Alimentación

Intolerancia a la fructosa: qué alimentos evitar

Qué caracteriza a esta intolerancia alimentaria

sábado 1 de agosto de 2020 - 7:14 am

La intolerancia a la fructosa es la aparición de síntomas digestivos (dolor e hinchazón abdominal, borborigmos o sonidos abdominales, diarrea explosiva…) en pacientes con malabsorción de fructosa.

Puede dividirse en primaria y secundaria. La primera se debe a un fallo del transportador de la fructosa de la mucosa intestinal y tienen una base genética; mientras que la de origen secundario son debidas a una enfermedad intestinal de base (celiaquía, enfermedad de Crohn, gastroenteritis, etc.) que altera el borde en cepillo de la mucosa intestinal.

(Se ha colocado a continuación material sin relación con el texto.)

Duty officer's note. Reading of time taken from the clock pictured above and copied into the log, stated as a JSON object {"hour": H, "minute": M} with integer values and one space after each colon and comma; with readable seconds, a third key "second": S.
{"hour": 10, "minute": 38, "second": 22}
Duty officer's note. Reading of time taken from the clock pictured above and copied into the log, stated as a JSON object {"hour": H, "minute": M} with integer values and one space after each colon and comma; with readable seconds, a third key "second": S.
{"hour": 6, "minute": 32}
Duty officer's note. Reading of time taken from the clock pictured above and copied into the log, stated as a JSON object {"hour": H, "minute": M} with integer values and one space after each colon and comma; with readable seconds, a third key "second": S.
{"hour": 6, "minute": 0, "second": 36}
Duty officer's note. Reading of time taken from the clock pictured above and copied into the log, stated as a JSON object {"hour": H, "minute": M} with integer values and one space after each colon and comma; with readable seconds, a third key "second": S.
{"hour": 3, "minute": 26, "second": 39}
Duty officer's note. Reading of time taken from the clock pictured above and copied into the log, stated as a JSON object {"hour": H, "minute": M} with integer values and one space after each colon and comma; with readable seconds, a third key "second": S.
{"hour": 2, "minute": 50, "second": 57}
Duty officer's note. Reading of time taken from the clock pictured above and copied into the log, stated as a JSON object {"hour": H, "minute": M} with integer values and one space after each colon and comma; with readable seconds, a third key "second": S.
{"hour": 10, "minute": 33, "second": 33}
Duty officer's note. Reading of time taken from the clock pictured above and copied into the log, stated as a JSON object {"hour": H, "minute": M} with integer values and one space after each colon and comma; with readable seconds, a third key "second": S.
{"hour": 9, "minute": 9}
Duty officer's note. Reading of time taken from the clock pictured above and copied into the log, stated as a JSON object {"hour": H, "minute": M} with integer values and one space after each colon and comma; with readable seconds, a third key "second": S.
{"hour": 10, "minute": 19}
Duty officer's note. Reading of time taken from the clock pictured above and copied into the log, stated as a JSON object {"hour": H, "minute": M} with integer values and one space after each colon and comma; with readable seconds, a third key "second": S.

Los síntomas más comunes son la distensión abdominal, acompañada de sensación de plenitud, dolor abdominal, flatulencias y diarrea explosiva. El tiempo de aparición de los síntomas tras la ingesta de la fructosa es variable y depende, entre otros factores, de la velocidad del tránsito intestinal, la sensibilidad intestinal, etcétera. El diagnóstico se confirma mediante la realización un test de aliento con hidrógeno espirado.

Todas las frutas tienen fructosa en mayor o menor medida. Las que tienen mayor cantidad son los dátiles, las peras, las manzanas, las cerezas, las chirimoyas y las uvas, y las que menos son las paltas, los mangos, los cocos y las papayas.

Cuando la fruta está madura el contenido de sacarosa (disacárido de glucosa y fructosa) aumenta, por lo que parecería recomendable comerla más verde, si bien en la práctica clínica la respuesta es muy variable.

Las mermeladas, la jalea real, la miel, el chocolate, el dulce de membrillo, los refrescos azucarados y el alcohol se encuentran entre los alimentos con mayor carga de fructosa.

Una vez que haya sido descartada alguna enfermedad de base que justifique esa intolerancia y que precise un tratamiento específico (celiaquía, enfermedad de Crohn…), es recomendable -si no mejora clínicamente- descartar otras causas que puedan asociarse con frecuencia, como son la intolerancia al sorbitol o el sobrecrecimiento bacteriano intestinal (SIBO). En ocasiones, una dieta baja en Fodmap (ciertos carbohidratos fermentables) puede recomendarse durante un periodo de tiempo para mejorar los síntomas.

Hoy en día no existe tratamiento farmacológico, por lo que debe realizar la dieta con bajo contenido de fructosa, si bien la percepción de los síntomas es variable entre una persona y otra. Para prescindir de alimentos ricos en fructosa, el médico proporcionará un listado de alimentos clasificados según su contenido. Además, el consejo de un nutricionista puede ser de ayuda.